Patellofemoral and tibiofemoral forces in cyclists and triathletes: effects of saddle height
Keywords:knee forces, bicycle, knee angle, inverse dynamics, pedal forces, lower limb kinematics
High compressive load applied to the patellofemoral joint at great knee flexion angle (e.g. >60º of flexion), as usually observed in cycling may provide a link between body position on the bicycle and knee joint forces. The aim of the present study was to compare knee joint forces in different saddle heights. Right pedal force and lower limb kinematics were collected for 24 competitive cyclists and triathletes at self-selected preferred, high (-10º of knee flexion angle from preferred), low (+10º of knee flexion angle from preferred) and optimal (25º of knee flexion angle) saddle heights in submaximal pedalling cadence and workload trials (3.45 ± 0.6 W/kg, 90 ± 2 rpm and 163 ± 33 J). Patellofemoral compressive and tibiofemoral anterior-posterior and compressive force were computed by inverse dynamics and compared for different saddle heights via effect sizes. Patellofemoral compressive force (5-13%) and tibiofemoral compressive force (1-7%) were not substantially affected by changes in saddle height.
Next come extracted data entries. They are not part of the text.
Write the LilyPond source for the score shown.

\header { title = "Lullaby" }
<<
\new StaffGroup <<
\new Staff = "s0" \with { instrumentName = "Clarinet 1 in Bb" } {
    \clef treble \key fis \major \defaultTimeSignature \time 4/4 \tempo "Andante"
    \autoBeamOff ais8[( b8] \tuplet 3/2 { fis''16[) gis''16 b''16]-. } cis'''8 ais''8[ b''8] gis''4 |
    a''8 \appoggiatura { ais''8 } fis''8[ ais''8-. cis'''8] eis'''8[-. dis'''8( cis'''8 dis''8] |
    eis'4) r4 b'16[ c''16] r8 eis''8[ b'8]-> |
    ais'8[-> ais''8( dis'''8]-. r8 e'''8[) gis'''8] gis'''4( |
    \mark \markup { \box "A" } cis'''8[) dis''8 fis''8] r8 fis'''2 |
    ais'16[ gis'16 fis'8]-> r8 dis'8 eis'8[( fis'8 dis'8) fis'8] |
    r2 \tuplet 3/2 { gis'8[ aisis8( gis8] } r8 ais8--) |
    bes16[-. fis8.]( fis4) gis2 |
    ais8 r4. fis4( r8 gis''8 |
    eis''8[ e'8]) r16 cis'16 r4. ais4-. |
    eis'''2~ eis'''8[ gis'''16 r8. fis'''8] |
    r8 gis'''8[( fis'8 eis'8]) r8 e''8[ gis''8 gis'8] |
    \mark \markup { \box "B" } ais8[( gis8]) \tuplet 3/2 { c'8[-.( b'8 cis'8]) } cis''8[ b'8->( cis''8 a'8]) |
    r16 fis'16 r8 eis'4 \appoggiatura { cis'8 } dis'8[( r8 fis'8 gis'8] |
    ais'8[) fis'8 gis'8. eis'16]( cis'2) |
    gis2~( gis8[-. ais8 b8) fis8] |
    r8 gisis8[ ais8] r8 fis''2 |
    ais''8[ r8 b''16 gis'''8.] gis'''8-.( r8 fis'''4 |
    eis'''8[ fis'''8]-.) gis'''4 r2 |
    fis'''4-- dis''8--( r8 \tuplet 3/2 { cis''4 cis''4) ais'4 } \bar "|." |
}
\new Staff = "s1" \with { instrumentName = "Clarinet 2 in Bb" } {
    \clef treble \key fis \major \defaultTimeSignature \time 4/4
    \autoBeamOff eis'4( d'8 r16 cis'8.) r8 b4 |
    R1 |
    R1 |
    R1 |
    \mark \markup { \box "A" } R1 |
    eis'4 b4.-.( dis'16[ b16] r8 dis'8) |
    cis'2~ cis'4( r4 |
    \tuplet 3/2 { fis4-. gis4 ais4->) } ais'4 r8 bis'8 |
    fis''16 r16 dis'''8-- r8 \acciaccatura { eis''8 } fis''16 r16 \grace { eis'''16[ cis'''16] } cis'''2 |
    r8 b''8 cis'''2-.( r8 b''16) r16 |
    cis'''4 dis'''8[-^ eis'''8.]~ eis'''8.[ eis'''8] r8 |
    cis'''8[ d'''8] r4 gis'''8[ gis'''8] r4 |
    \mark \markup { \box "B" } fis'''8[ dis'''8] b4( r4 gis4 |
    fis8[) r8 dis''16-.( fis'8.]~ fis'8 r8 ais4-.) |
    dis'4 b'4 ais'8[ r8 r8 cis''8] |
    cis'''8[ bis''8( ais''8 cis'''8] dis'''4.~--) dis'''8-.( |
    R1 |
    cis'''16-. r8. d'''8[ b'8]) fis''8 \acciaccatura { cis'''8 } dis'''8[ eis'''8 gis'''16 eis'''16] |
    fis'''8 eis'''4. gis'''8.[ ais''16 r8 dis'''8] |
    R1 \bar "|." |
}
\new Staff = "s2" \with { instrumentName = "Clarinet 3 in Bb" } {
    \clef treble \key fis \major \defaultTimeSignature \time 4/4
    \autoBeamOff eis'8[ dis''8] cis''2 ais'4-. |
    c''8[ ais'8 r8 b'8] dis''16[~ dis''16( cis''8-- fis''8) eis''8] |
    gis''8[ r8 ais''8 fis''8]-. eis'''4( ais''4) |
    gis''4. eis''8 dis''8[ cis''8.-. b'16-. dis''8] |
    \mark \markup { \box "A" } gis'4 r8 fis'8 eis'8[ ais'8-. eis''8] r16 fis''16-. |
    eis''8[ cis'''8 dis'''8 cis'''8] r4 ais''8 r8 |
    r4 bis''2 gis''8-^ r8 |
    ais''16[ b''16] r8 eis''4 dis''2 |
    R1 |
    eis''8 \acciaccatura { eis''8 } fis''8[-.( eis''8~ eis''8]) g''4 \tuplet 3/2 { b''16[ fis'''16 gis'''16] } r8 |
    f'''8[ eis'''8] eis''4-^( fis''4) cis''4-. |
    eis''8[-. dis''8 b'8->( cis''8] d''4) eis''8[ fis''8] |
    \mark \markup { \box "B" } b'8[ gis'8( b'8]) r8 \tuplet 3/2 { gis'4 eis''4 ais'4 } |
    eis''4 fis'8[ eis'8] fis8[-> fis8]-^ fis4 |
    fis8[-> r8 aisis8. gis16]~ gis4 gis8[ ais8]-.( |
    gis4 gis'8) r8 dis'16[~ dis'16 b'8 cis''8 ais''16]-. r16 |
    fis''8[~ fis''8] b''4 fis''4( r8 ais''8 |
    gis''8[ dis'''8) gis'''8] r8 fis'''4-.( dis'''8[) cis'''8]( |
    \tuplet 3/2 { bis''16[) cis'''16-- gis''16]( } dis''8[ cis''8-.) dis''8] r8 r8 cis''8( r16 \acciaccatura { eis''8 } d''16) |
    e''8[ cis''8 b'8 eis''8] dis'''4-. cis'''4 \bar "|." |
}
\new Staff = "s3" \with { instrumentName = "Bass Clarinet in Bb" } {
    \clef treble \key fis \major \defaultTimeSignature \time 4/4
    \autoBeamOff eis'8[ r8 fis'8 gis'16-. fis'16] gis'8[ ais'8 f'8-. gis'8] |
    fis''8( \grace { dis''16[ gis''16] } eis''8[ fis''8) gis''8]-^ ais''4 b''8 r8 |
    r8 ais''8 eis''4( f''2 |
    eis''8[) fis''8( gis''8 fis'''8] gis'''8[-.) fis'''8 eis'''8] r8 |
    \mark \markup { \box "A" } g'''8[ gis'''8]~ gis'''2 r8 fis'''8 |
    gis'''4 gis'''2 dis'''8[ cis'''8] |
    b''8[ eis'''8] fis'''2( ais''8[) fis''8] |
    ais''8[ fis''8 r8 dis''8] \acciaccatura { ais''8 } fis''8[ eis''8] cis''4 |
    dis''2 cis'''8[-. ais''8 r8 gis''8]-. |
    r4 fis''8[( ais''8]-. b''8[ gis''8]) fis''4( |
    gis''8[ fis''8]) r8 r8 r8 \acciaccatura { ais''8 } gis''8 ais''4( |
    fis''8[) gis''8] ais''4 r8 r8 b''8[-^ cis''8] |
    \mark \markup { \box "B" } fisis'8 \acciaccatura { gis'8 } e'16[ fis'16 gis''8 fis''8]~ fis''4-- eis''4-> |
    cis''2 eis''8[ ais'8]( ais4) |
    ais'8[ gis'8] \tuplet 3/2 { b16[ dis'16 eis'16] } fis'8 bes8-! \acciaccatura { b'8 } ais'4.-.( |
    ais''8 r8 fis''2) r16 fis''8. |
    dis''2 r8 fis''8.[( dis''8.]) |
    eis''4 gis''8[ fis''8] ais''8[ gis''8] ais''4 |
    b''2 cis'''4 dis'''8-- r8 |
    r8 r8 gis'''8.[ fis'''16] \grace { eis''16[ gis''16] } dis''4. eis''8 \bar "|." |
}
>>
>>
Tibiofemoral anterior shear force decreased at low saddle heights (4-6% of the preferred height) compared to optimal (35%) and high saddle heights (53%). Greater knee flexion angles were observed for lower saddle heights (8-34%). Knee flexion angle was significantly affected by changes in saddle height, which may indicate that using joint kinematics to assess saddle height effects may be useful to anticipate overload in knee joint.